-- PAGE TEXT follows --
Nanny Goats In Panties said...

I'm so glad you've found your TP for life. Why should it have to take so long? I mean why can't they just tell you these things up front instead of wasting half your life looking for DiamondWeave?

People in the Sun said...

B, maybe the viewers should vote on that. I'm sure there are some people at NBC who could be really good at risky coverage. Personally, I think David Shuster truly has a face for disaster.

Honey, metaphorical storms? It might be fair that after I professed my love for Michelle Kosinski and Joel McHale, you can write a post about your boyfriend.

Jill, I'm going to have to erase everyone's memory. Michelle will not be remembered for riding a canoe. Nor for tracking Aruba-girl. No. She will get her Pulitzer one day.

Man, you don't know that. Maybe he was truly inspired by the wedding photography of James Hendrix. Out of all of your tattoos, you want to tell me you don't have the name of your wedding photographer?

Nanny, finally someone comments on my life-changing discovery. Really, that's the problem with Capitalism. People should have only one TP brand. Like in Mother Russia. And they should stand in line to get it. And they should wear only gray clothes. And be existentialists.

Big Ben said...

You want to have sex with the talk soup dude?

Dusty said...

I was going to note the misspelling of Jimi's name but evidently you have quite a few astute commenters. ;)

Daisy said...

Looks like somebody said "Hey, go find me a newsgal that looks like Cameron Diaz!"--because she really does.

Yeah, I'll lighten up on the spelling of "Jimi" also! :P

People in the Sun said...

Ben, oh HELL NO! Gross! Yuck! Blaaah! But if I were...

Dusty, hey, it's not my tattoo. I can't believe putting this picture backfired and now people think I can't spell! I'm ruined!

Daisy, I will not stand for that! My blogging reputation will not be tarnished just because I know someone who knows someone with a Jimmy Hendrix tattoo! If he had a Jimi Hendrix tattoo, I would have spelled it Jimi. This is an outrage. And anyone daring to question my spelling from now on will hear from my team of lawyers. I will survive!

LiteralDan said...

I totally understand your outrage at being misunderstood and lumped in with those you are mocking. It's happened to the best of us (i.e. me).
-- PAGE TEXT concluded --
■ TASK STATEMENT ■
Summarize the comment thread in two sentences. The entries come from a separate source and have no connection to the comment thread.
-- SOURCE MATERIAL follows --
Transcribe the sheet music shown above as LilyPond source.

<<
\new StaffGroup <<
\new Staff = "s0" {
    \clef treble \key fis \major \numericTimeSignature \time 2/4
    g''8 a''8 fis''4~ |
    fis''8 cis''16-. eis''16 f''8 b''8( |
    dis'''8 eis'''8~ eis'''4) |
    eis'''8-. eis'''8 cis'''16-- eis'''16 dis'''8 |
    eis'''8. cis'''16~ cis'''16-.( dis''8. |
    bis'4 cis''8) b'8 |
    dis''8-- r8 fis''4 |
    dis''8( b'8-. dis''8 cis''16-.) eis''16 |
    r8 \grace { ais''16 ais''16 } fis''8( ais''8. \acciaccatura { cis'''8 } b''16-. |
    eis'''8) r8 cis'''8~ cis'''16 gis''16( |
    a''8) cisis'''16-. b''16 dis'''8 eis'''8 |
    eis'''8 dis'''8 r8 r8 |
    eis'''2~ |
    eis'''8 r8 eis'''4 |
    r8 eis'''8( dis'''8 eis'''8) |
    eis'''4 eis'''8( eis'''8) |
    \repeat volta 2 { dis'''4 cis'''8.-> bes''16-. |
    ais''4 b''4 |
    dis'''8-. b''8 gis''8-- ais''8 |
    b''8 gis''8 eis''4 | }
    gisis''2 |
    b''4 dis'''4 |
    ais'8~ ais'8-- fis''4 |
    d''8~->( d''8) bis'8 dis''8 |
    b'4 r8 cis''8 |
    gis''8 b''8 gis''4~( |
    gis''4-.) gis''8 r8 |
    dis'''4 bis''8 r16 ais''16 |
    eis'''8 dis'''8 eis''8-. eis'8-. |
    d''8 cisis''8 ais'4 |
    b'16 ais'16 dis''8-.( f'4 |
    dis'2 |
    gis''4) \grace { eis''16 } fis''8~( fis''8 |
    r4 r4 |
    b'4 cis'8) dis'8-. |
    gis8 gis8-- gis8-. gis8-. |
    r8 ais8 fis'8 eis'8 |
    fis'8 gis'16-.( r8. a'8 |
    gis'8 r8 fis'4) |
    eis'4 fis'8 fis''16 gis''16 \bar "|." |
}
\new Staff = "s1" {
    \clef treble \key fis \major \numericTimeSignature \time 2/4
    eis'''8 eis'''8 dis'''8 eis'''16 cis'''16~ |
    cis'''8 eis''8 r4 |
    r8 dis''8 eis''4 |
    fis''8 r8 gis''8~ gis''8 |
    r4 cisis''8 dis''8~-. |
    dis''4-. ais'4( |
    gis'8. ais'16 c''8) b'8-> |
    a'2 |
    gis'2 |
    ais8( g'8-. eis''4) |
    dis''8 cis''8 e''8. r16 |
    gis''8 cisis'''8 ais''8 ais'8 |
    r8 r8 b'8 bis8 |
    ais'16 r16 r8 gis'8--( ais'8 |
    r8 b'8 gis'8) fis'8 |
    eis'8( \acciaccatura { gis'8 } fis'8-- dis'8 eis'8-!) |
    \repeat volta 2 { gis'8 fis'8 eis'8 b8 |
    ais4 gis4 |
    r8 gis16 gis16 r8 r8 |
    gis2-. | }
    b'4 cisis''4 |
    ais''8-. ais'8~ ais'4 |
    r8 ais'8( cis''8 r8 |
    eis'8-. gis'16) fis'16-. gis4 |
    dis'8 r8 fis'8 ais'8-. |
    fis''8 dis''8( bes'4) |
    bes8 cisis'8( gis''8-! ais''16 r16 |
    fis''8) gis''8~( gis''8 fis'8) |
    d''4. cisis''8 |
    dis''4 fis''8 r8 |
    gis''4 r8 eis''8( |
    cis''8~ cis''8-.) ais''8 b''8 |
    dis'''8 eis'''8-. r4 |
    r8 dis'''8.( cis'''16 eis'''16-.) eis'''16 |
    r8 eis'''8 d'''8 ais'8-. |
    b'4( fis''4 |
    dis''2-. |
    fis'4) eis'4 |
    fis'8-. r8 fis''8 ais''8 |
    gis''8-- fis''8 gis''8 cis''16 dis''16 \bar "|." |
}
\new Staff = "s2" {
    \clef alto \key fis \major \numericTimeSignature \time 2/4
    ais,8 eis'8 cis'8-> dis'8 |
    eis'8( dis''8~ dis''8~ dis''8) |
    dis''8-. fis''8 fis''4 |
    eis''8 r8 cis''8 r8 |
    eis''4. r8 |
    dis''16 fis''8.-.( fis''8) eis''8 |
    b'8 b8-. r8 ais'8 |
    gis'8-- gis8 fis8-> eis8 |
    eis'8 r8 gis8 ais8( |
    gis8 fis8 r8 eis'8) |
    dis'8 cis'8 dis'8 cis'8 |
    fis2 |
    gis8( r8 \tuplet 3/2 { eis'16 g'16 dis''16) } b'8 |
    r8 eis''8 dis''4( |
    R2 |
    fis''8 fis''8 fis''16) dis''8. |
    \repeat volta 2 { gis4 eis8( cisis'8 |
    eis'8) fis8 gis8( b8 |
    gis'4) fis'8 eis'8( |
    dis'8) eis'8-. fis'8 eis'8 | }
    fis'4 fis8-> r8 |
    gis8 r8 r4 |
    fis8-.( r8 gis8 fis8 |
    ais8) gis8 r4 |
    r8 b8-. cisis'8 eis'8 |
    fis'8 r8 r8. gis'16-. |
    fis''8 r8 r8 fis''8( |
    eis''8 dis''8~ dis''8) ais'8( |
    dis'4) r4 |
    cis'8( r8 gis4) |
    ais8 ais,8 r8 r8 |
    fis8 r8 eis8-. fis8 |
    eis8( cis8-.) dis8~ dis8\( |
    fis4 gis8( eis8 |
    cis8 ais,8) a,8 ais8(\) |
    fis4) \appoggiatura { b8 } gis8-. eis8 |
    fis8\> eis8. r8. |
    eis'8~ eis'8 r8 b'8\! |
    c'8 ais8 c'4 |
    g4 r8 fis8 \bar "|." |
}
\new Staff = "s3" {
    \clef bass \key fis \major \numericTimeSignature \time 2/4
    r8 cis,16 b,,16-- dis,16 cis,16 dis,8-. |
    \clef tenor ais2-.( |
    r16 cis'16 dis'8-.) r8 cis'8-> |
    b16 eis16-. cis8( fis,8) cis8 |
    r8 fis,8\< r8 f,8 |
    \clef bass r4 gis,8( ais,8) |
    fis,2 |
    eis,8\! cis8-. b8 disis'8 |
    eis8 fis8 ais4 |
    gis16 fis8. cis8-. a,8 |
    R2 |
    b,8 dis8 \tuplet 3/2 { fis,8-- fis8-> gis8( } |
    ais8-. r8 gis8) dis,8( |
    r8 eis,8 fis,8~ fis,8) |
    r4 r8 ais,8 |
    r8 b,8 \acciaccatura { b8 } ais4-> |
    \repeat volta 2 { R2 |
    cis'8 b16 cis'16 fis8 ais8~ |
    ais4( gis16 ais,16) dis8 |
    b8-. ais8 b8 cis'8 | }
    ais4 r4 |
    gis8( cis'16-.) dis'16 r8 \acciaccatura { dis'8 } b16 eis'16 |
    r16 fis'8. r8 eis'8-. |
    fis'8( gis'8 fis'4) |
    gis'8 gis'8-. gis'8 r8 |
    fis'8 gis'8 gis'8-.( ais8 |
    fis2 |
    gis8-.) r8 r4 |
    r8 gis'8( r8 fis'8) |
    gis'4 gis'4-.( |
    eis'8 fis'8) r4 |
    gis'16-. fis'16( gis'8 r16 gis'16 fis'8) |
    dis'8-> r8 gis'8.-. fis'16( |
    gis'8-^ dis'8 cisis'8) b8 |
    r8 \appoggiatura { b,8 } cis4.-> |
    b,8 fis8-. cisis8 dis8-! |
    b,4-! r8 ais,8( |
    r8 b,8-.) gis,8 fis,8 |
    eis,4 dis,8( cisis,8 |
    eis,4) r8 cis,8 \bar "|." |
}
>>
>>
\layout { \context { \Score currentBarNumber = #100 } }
-- SOURCE MATERIAL concluded --
■ TASK RESPONSE ■
Commenters respond to People in the Sun: Nanny Goats In Panties is glad about the discovery of a "TP for life," while Dusty and Daisy point to the misspelling of Jimi Hendrix's name. People in the Sun answers them by joking that people should have only one TP brand, as in Mother Russia, and by insisting the "Jimmy Hendrix" tattoo belongs to someone else.